One of the big arguments made about our current political-economy is that an actual break has occurred where the political and economic spaces are viewed as separate. This is an argument made by many different theorists (though of course right now I can barely remember any of their names) including E. M. Wood in her book, Democracy Against Capitalism. The idea being that what we are all guaranteed in today's democracy are formal political rights that have no direct impact on our economic standing. Wood says, "In that sense, political equality in capitalist democracy not only coexists with socio-economic inequality but leaves it fundamentally intact." (Wood, Democracy Against Capitalism, P. 213) Today's democracy promises you political equality but gives you no economic guarantee - you have no economic rights. Of course there have been concerted efforts, and relative successes, in creating economic rights but in the end inequality, private property and class distinctions remand de facto and accepted without question. A country is democratic regardless of questions of economic inequality. A fairly close reading of the history of democratic ideology will highlight the uniqueness of this idea of democracy as only applying to political rights with no relation to economic rights.
I believe along with these other theorists that the very separation of politics and economics is a false separation. I don't see how they can actually exist as separate spaces.
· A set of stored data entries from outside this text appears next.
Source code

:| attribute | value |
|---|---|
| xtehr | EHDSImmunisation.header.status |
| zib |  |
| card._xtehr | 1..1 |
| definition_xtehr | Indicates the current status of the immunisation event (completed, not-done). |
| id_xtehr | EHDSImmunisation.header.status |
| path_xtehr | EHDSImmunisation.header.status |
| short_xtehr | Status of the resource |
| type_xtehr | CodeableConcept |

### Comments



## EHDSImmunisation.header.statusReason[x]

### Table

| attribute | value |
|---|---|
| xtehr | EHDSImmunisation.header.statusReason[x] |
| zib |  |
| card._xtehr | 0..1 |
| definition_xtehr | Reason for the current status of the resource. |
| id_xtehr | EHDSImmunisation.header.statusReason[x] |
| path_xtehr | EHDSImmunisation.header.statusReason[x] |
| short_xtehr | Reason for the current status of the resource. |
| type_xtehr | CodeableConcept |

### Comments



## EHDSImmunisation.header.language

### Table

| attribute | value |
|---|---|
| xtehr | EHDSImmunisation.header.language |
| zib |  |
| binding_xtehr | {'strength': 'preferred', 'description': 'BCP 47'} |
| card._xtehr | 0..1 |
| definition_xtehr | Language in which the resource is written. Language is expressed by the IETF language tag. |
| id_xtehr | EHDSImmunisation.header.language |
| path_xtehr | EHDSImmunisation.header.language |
In fact if you think about it, there is no way that any of our economy can exist without political decisions - the decision to protect private property is a political not an economic decision. This is just one example. The one that I find most fascinating is the question of money.
Money has been depoliticized in many parts of the world and certainly in much of the economic philosophy the goal is to frame money as depoliticized. Yet, the construction of money is political - who gets to issue it, with what characteristics, etc.. Much like the idea of private property, money is viewed as being in a natural form. A form that is a product of the economy, which is the product of natural forces. But, I think that the rise of community currency movement and increasing discussion about the way we create money and the impacts of this creation on our political lives has the potential to re-politicize money and make it part of a relevant political discussion. I think that this could lead the re-integration of politics and economics and the rise of series discussions over what our political-economy consists of and what our choices are, which are always political.
My hope is that as research and explorations into community currencies deepen we will see the growth of political-economic research and the recognition that we have far more power as a collective, over the shape of our socio-economy and that we can redefine the system in ways that give democratic citizenship deeper meaning and the ending of the separation of political and economic rights into two separate spaces.